Shale Ale Toasts 100 Years Since Fossil Discovery

2 05 2009

Are you a dino wino? Could you go for some gneiss on ice or get pissed on schist?  If so, you might enjoy Shale Ale.

The just-launched brew celebrates the 100th anniversary of the shale discovery on Mount Burgess, in Yoho Park, British Columbia, site of the world’s most important fossil animals.

shale-ale-labelThe limited edition beer celebrates the Burgess Shale Geoscience Foundation (the BSGF) and is being manufactured by Big Rock Brewery, Canada’s leading craft brewer.

Made exclusively for BSGF’s special events, the Shale Ale label depicts the Dr. Charles Doolittle Walcott, who discovered the site, surrounded by the 505-million-year-old Burgess Shale fossils, famous for their amazing diversity, bizarre life forms, and out-of-this-world appendages.

Shale Ale will be launched at the GeoConvention Gala of the annual technical convention of the Canadian Society of Petroleum Geologists, the Canadian Society of Exploration Geophysicists and the Canadian Well Logging Society, to the estimated 4,000 geologically savvy attendees.
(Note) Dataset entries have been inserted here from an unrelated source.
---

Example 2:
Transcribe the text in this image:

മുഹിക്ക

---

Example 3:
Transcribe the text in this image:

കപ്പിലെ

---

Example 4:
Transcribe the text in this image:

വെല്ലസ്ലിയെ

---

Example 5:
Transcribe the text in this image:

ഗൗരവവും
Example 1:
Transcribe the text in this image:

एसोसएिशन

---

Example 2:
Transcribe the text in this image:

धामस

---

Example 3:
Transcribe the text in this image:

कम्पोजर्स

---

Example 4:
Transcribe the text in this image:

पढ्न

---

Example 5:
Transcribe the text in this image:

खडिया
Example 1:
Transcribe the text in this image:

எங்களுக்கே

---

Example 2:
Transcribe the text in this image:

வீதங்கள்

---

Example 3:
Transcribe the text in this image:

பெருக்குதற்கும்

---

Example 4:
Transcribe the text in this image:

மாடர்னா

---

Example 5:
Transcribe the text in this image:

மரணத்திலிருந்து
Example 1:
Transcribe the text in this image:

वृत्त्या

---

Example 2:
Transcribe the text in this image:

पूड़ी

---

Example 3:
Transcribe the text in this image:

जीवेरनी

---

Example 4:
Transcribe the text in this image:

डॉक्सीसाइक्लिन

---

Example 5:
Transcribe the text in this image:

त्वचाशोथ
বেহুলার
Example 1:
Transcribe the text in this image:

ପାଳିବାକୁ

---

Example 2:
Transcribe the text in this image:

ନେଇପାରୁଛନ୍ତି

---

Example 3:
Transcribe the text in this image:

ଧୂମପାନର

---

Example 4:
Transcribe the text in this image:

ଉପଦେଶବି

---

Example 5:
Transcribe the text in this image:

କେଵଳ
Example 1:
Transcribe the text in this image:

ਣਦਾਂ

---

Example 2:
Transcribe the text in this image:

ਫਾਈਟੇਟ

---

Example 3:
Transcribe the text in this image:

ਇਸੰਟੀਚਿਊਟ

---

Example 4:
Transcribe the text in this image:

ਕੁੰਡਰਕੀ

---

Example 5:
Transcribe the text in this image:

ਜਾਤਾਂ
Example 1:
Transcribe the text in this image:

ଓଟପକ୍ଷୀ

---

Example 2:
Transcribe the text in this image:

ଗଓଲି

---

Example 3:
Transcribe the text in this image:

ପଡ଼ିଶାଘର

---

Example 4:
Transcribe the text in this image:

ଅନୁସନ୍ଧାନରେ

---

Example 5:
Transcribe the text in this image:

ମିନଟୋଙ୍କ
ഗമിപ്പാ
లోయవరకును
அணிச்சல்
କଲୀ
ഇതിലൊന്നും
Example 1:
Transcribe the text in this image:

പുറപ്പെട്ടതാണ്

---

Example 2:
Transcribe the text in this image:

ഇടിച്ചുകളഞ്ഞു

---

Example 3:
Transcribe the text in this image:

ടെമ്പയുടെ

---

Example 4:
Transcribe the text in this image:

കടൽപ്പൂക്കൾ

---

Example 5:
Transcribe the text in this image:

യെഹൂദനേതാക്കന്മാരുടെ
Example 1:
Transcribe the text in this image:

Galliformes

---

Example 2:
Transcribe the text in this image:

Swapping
Some more on the fossils at Burgess (via the BSGF website):

Discovered in 1909 in Yoho National Park by Charles D. Walcott, the Burgess Shale not only challenges the evolutionary theories of Charles Darwin, but provides a glimpse of what life was like on Earth – 505 million years ago!

Just imagine…

  • The 5-eyed Opabinia, with an elephant-like trunk with fierce claw at its end… or
  • The strange Dinomischus, looking more like a flower than an animal… or
  • Anomalocaris, the largest of these ancient animals, and terror of the Cambrian seas… or
  • A beautiful Marrella, the “lace crab”, and most common fossil in the Walcott quarry… or
  • The modest Pikaia, looking like a worm, but in fact a primitive chordate, and our oldest known ancestor!

Um, five eyes and an elephant-like trunk with fierce claw at its end?  I’ll have that drink now!

Cheers to the Burgess Shale Geoscience Foundation!